Emir alır almaz 16 tırla yola çıkıp bölgeye geldiklerini belirten komutanlar, "Bu hastane normal şartlarda 3 günde kurulabilir, ama biz 11 saat gibi kısa bir sürede kurduk. 12.saatte hasta kabulüne başladık. Askeri sağlık sistemleri içerisinde doğal afet alanında bu kadar kısa bir süre içerisinde seyyar hastane kuran aşka bir ülke yoktur" ifadelerini kullanıyor ve ekliyor: "Tam sterilize bir ortamda 21 anestezili ameliyat, 37 küçük lokal cerrahi işlem yaptık. Bin 223 hastayı muayene ettik. Sahra hastanesinde 2 acil ünitesi, bir yoğun bakım ünitesi, bir ameliyathane var ama aynı anda iki ameliyat yapabiliyoruz. Radyoloji ve laboratuvar ünitelerimiz var. Burası tam teşekküllü bir sağlık kompleksi. Yanık, apandisit, omurga kırığı ortopedik ameliyatlar kırık ameliyatları yapıldı."

ALLAH ASKERİMİZDEN RAZI OLSUN

Sakarya 7'nci Komando Tugay Komutanlığınca kurulan çadır kentte, depremzedelerin tüm ihtiyaçları karşılanıyor. AFAD ve Kızılay'dan temin edilen 510 çadır, komandolar tarafından kısa sürede hazır hale getirilerek, vatandaşların hizmetine sunuldu. İçerisinde market, sahra hastanesi, giyim mağazası, mescit ile kütüphane bulunan çadır kentte şu anda 3 bin 200 depremzede barınıyor. Çadır kentin sakinlerinden Elif Eğceoğlu, "Allah askerlerimizden razı olsun. Teşekkürümüz bile yetmez onlara. Onların sayesinde burada güvenli bir şekilde kalıyoruz" dedi.

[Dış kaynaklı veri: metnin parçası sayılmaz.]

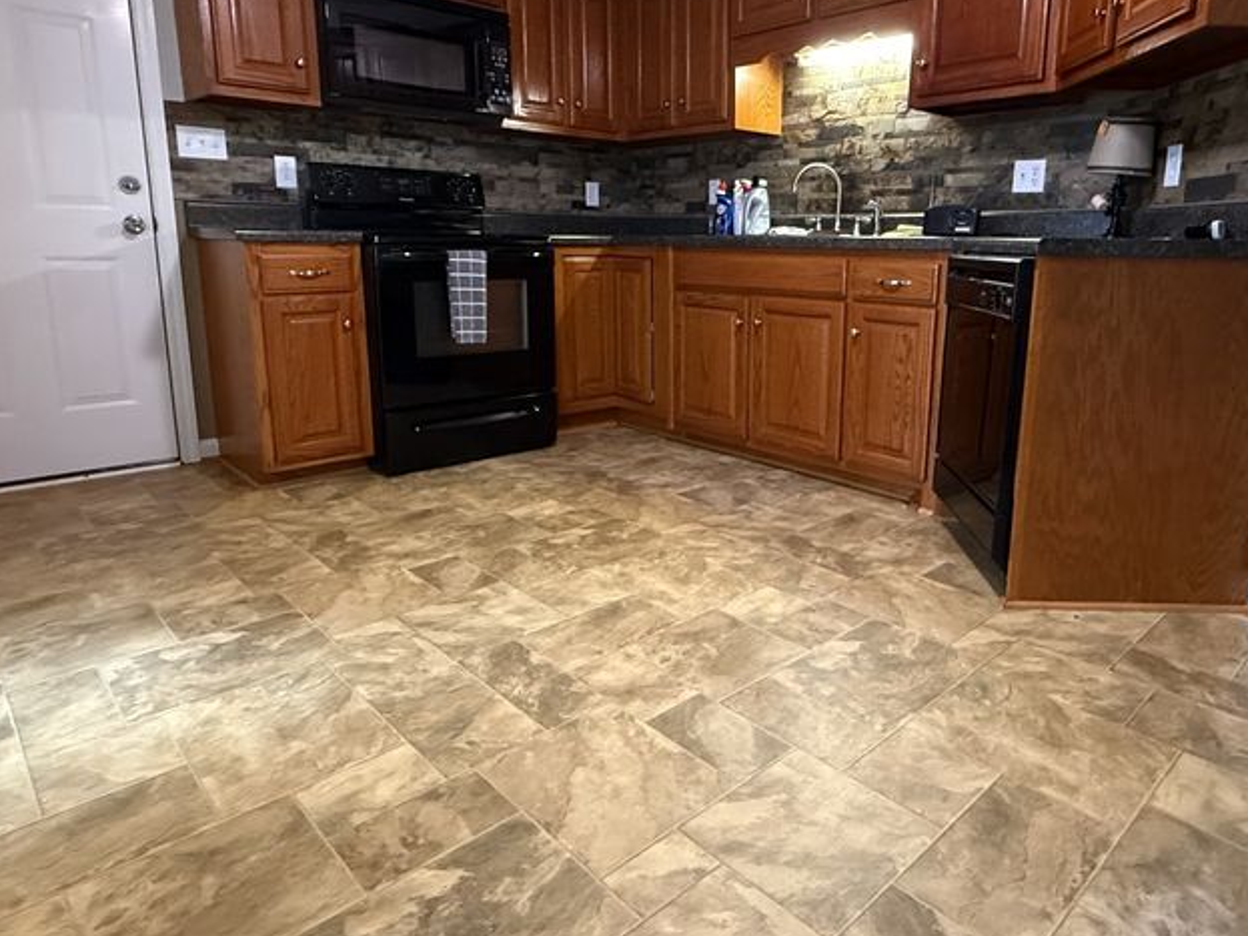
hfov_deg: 73.5
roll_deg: -0.1
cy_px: 403
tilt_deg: -11.4
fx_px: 829
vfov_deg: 58.6
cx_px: 719
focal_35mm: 23
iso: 800
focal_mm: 2.22
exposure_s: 1/60
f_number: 2.2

ÇOCUKLARA DOĞUM GÜNÜ PARTİSİ

Askerlerimiz, travmayı atlatmaları için köylerde çocukların doğum günlerini kutladı. Komutan şu ifadeleri "Biz çocukların doğum günlerini de kutladık. Bir köyümüzdeki çölyak hastası olan bir çocuğumuza helikopterle özel yiyecekler götürdük" dedi.

CAN İLKOKULU

Gaziantep'in İslahiye ilçesinde Mehmetçiğin kurduğu çadırlarda çocuklar, resim, boyama ve zeka oyunları gibi çeşitli etkinliklere katılıyor. Kurulan bir çadıra Can İlkokulu adı verildi.